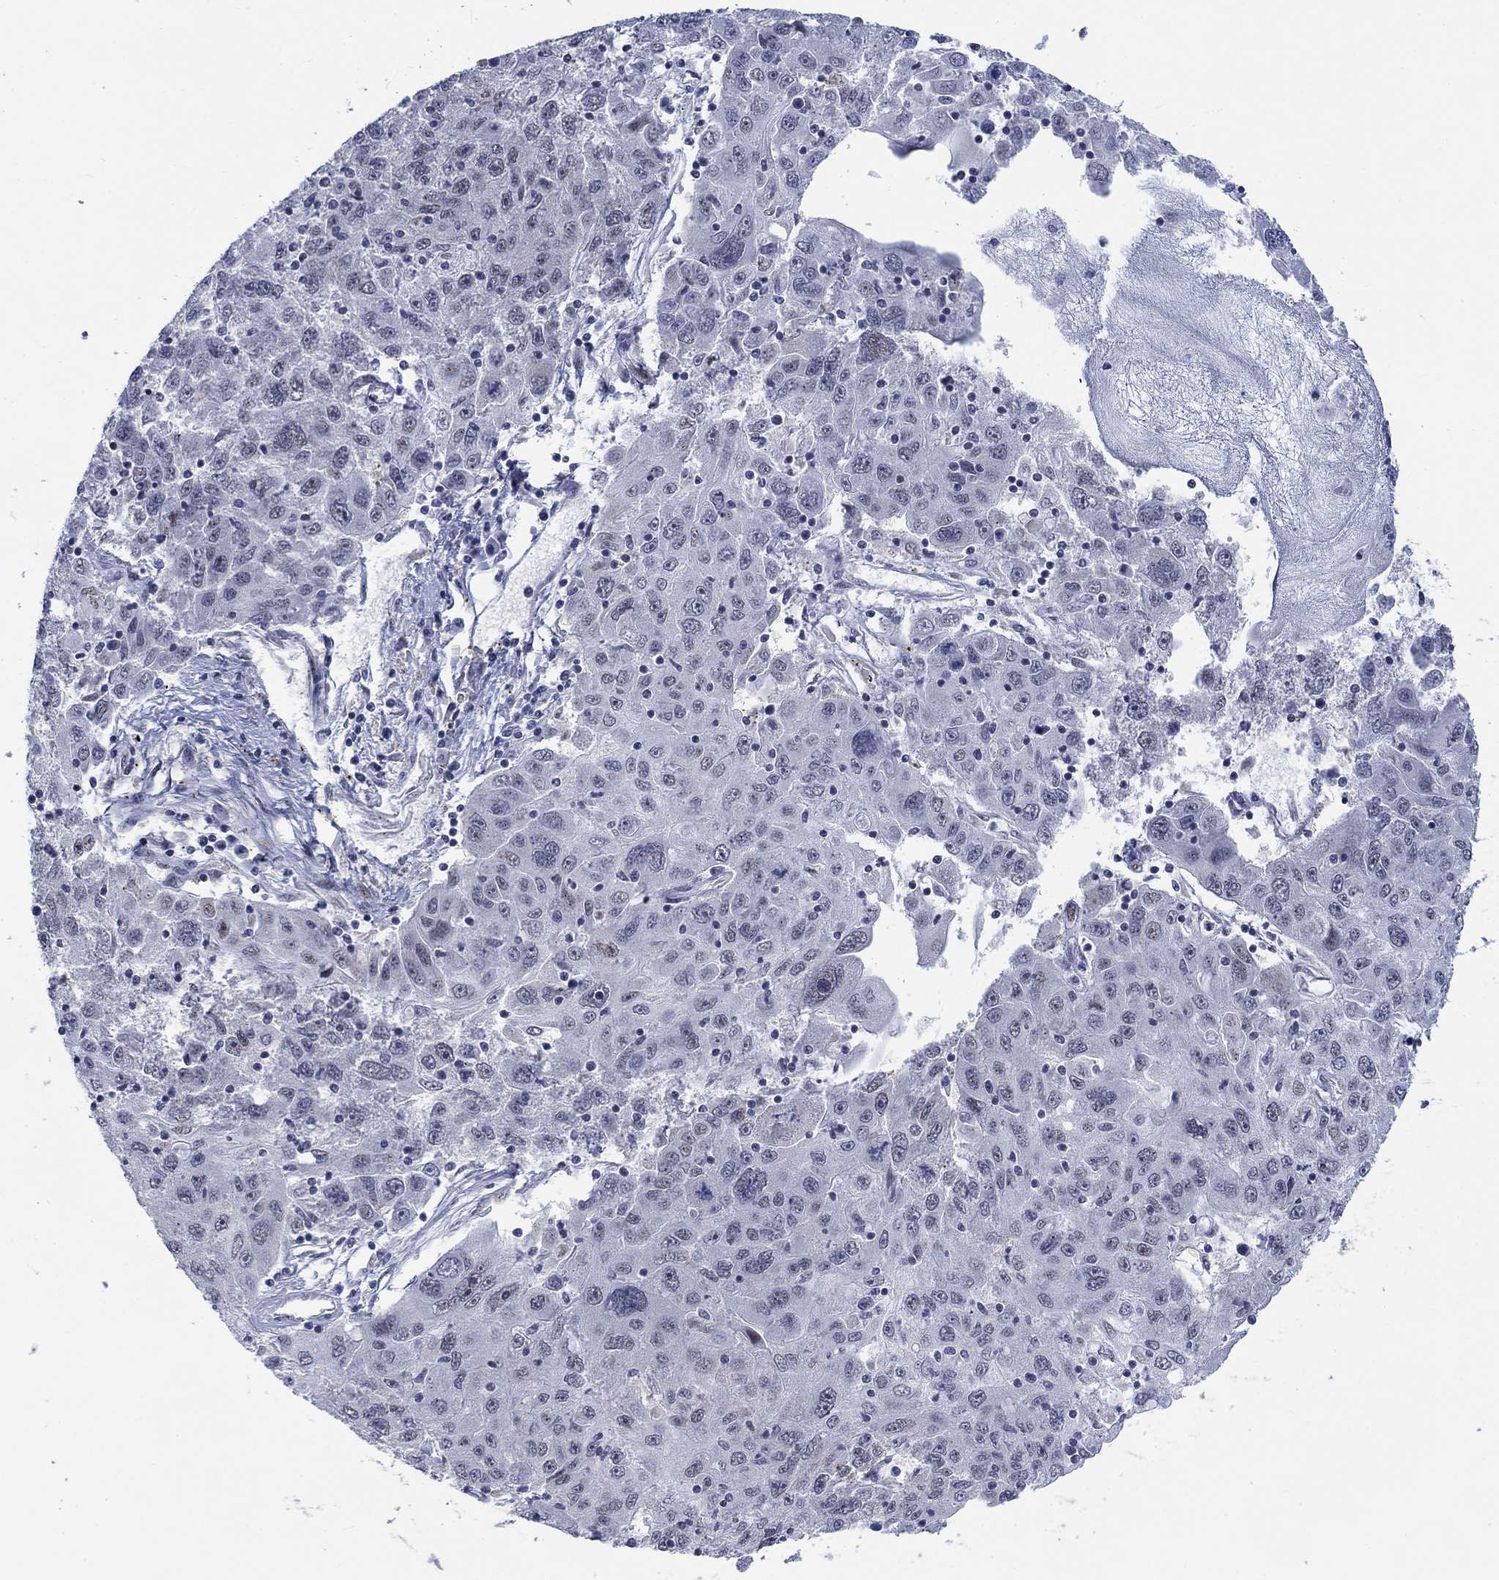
{"staining": {"intensity": "negative", "quantity": "none", "location": "none"}, "tissue": "stomach cancer", "cell_type": "Tumor cells", "image_type": "cancer", "snomed": [{"axis": "morphology", "description": "Adenocarcinoma, NOS"}, {"axis": "topography", "description": "Stomach"}], "caption": "Immunohistochemistry of adenocarcinoma (stomach) demonstrates no expression in tumor cells.", "gene": "NEU3", "patient": {"sex": "male", "age": 56}}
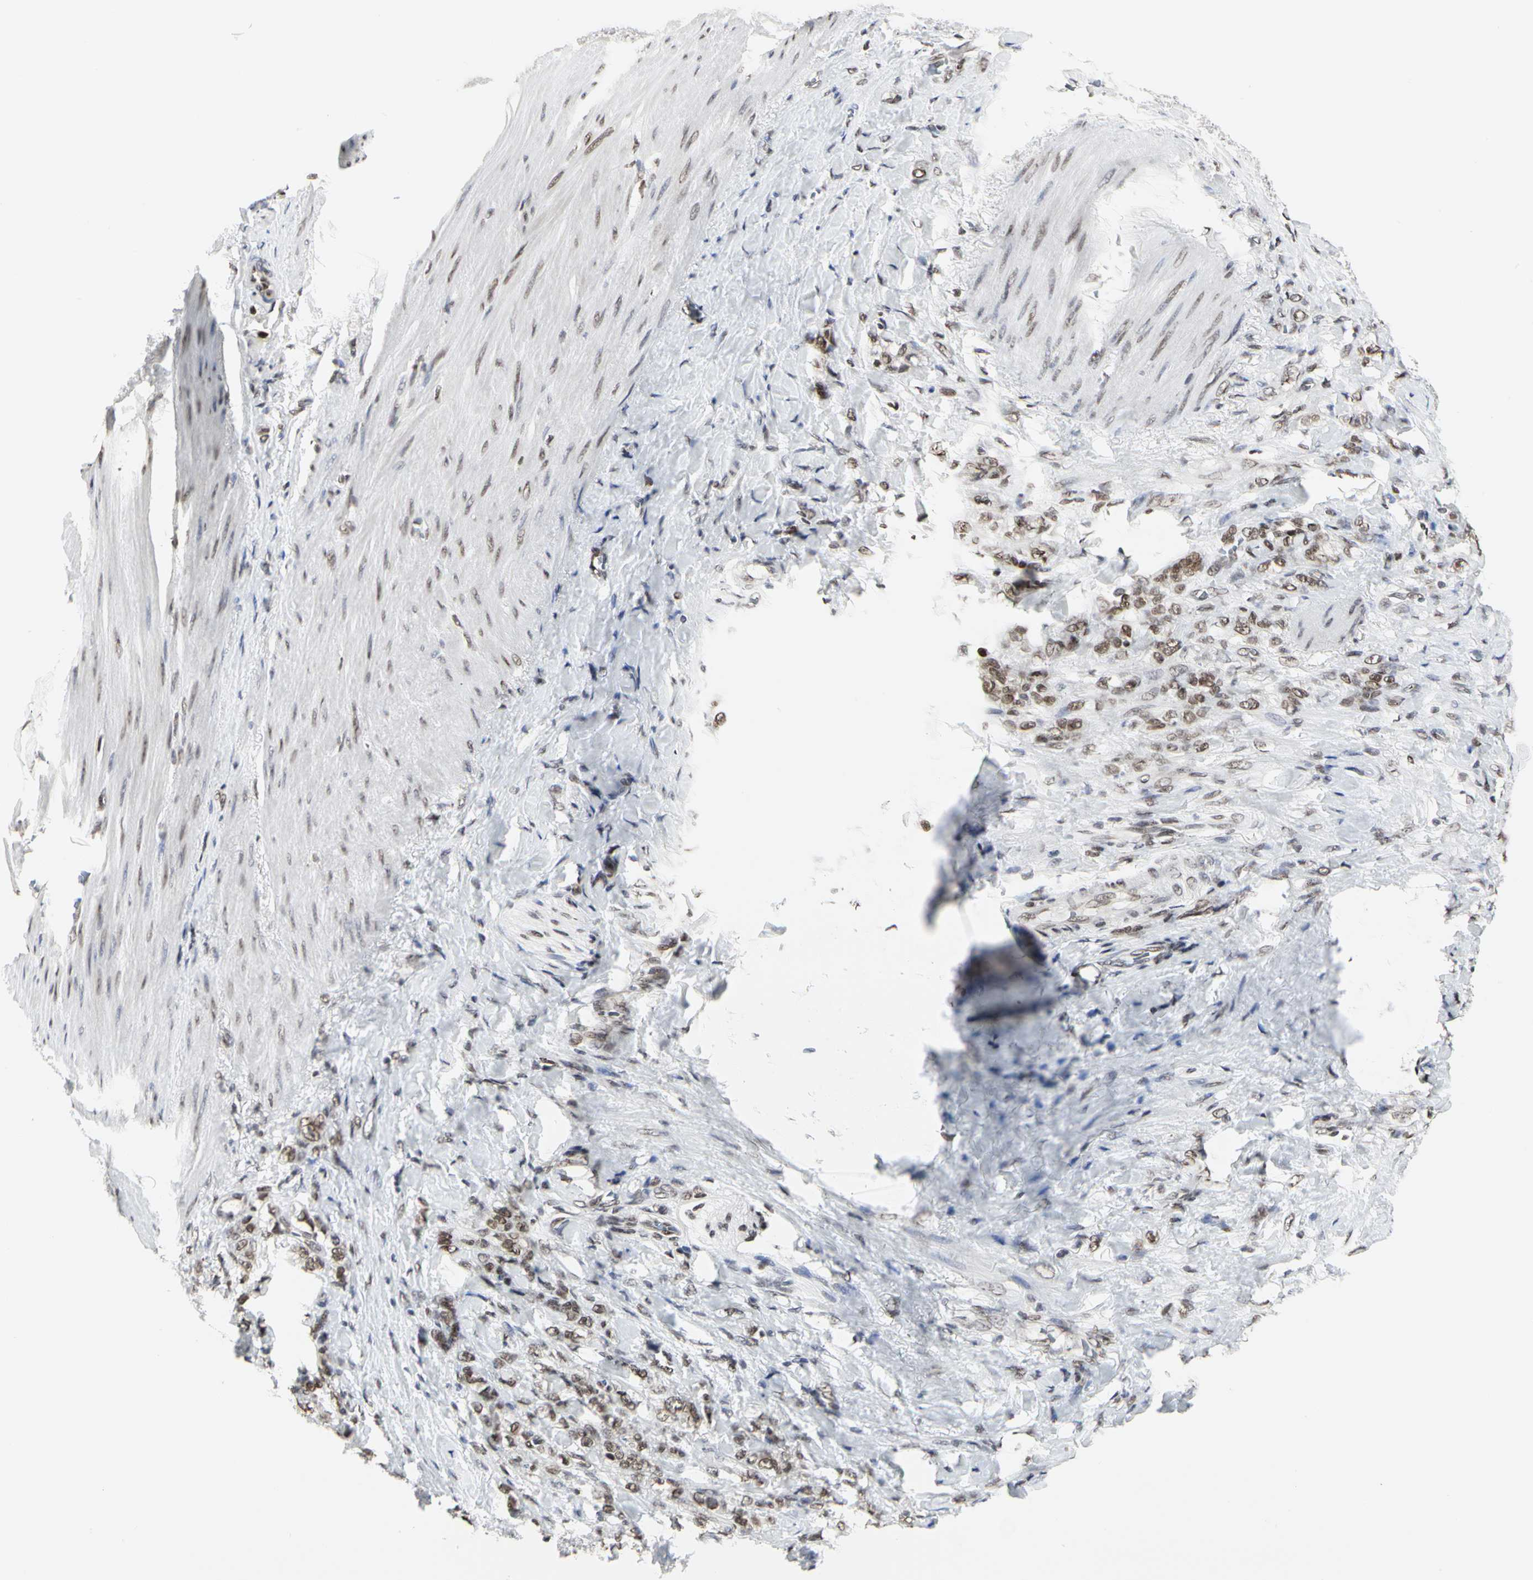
{"staining": {"intensity": "moderate", "quantity": ">75%", "location": "nuclear"}, "tissue": "stomach cancer", "cell_type": "Tumor cells", "image_type": "cancer", "snomed": [{"axis": "morphology", "description": "Adenocarcinoma, NOS"}, {"axis": "topography", "description": "Stomach"}], "caption": "This is an image of IHC staining of stomach adenocarcinoma, which shows moderate staining in the nuclear of tumor cells.", "gene": "PRMT3", "patient": {"sex": "male", "age": 82}}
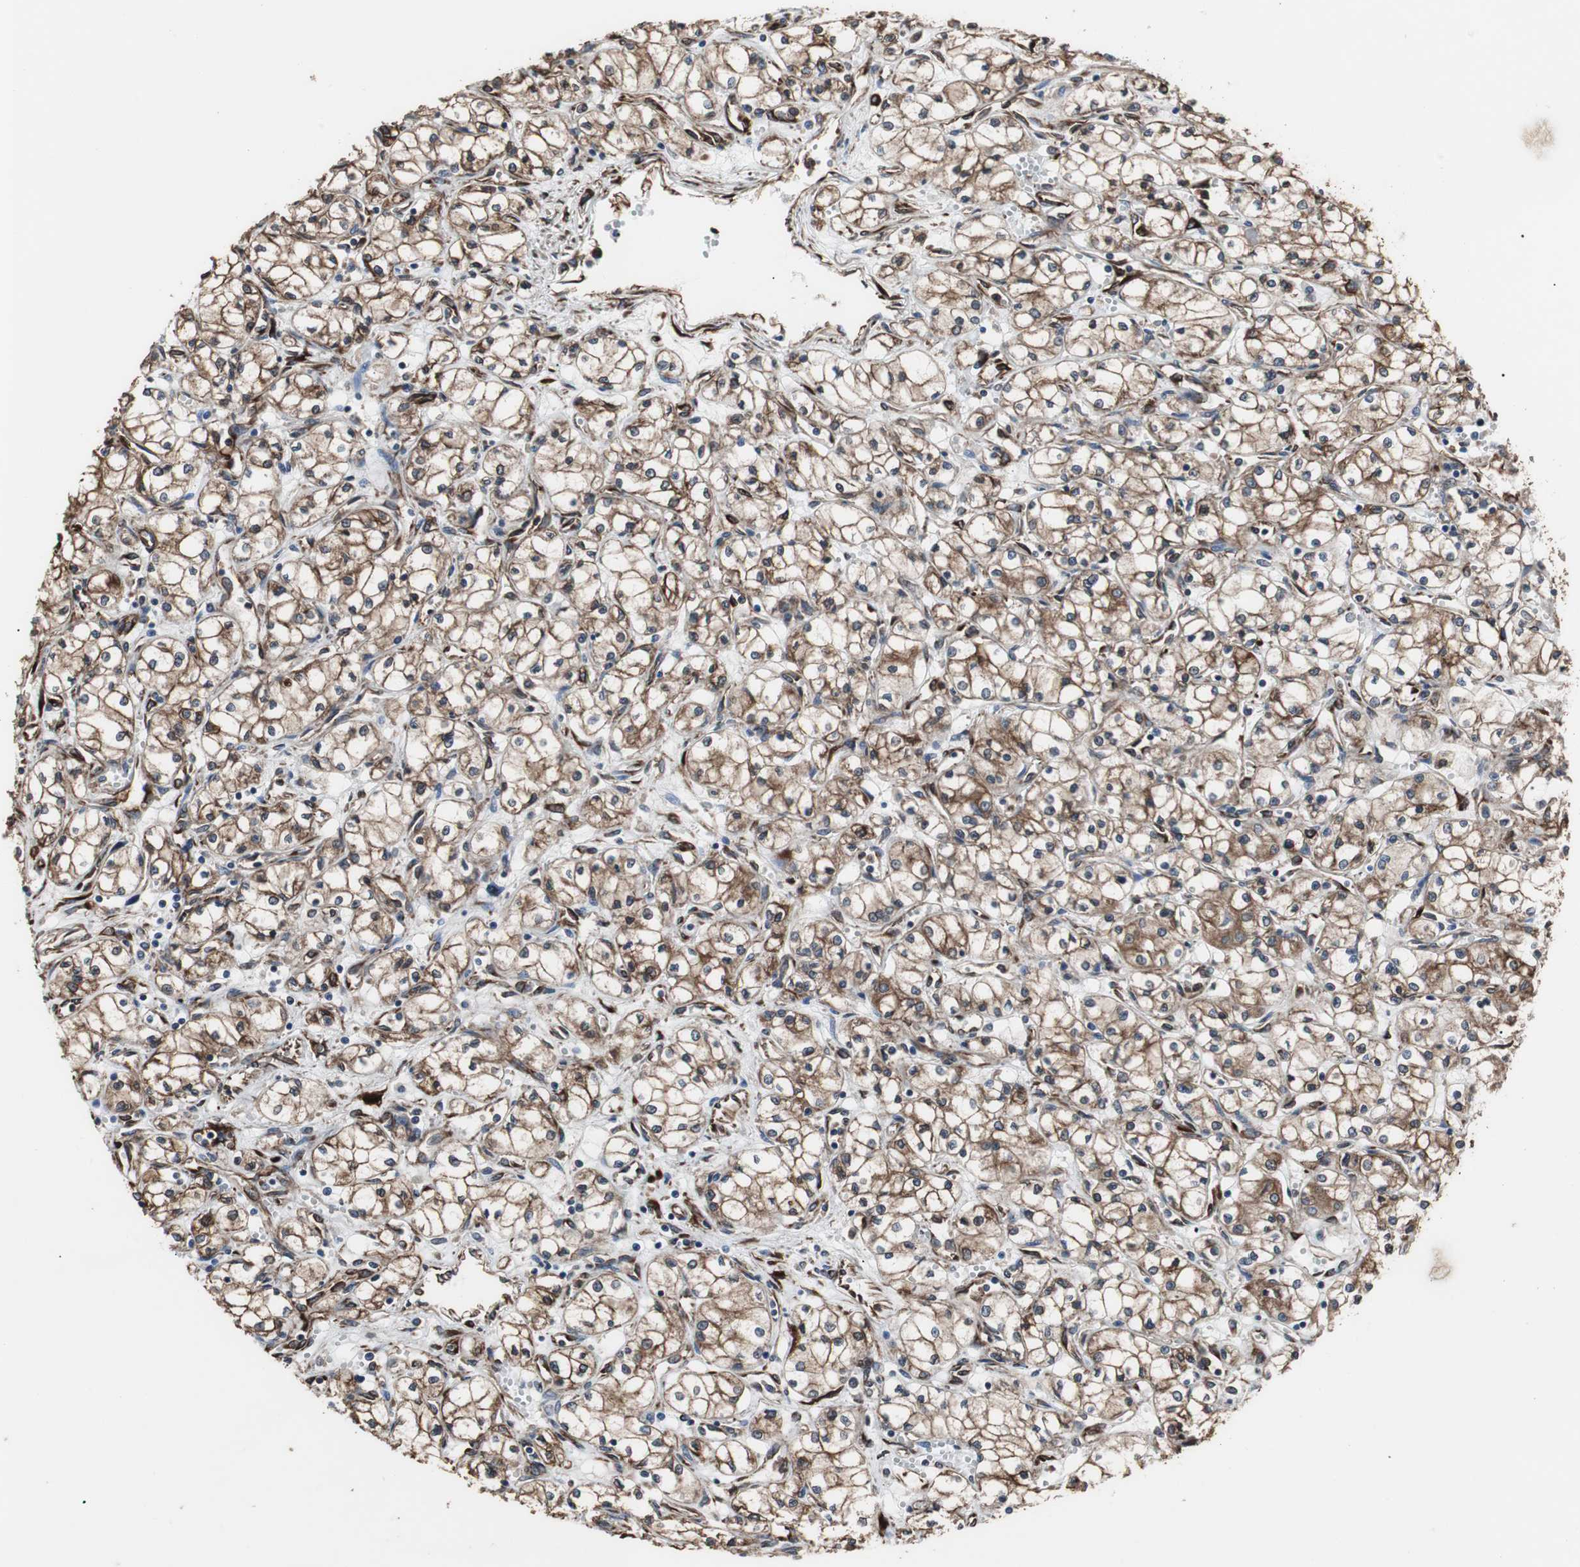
{"staining": {"intensity": "strong", "quantity": ">75%", "location": "cytoplasmic/membranous"}, "tissue": "renal cancer", "cell_type": "Tumor cells", "image_type": "cancer", "snomed": [{"axis": "morphology", "description": "Normal tissue, NOS"}, {"axis": "morphology", "description": "Adenocarcinoma, NOS"}, {"axis": "topography", "description": "Kidney"}], "caption": "IHC (DAB (3,3'-diaminobenzidine)) staining of renal cancer exhibits strong cytoplasmic/membranous protein expression in approximately >75% of tumor cells.", "gene": "CALU", "patient": {"sex": "male", "age": 59}}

· · · ·

PROBLEM DESCRIPTION -
Emit an exact copy of the lines from the line bearing "is an image" through the last line above, inclusive, and leave the images out.

YOUR RESPONSE -
{"staining": {"intensity": "moderate", "quantity": ">75%", "location": "nuclear"}, "tissue": "stomach cancer", "cell_type": "Tumor cells", "image_type": "cancer", "snomed": [{"axis": "morphology", "description": "Adenocarcinoma, NOS"}, {"axis": "topography", "description": "Stomach"}], "caption": "This is an image of IHC staining of stomach adenocarcinoma, which shows moderate staining in the nuclear of tumor cells.", "gene": "PRMT3", "patient": {"sex": "male", "age": 82}}
{"staining": {"intensity": "strong", "quantity": ">75%", "location": "cytoplasmic/membranous"}, "tissue": "renal cancer", "cell_type": "Tumor cells", "image_type": "cancer", "snomed": [{"axis": "morphology", "description": "Normal tissue, NOS"}, {"axis": "morphology", "description": "Adenocarcinoma, NOS"}, {"axis": "topography", "description": "Kidney"}], "caption": "IHC (DAB (3,3'-diaminobenzidine)) staining of renal cancer exhibits strong cytoplasmic/membranous protein expression in approximately >75% of tumor cells.", "gene": "CALU", "patient": {"sex": "male", "age": 59}}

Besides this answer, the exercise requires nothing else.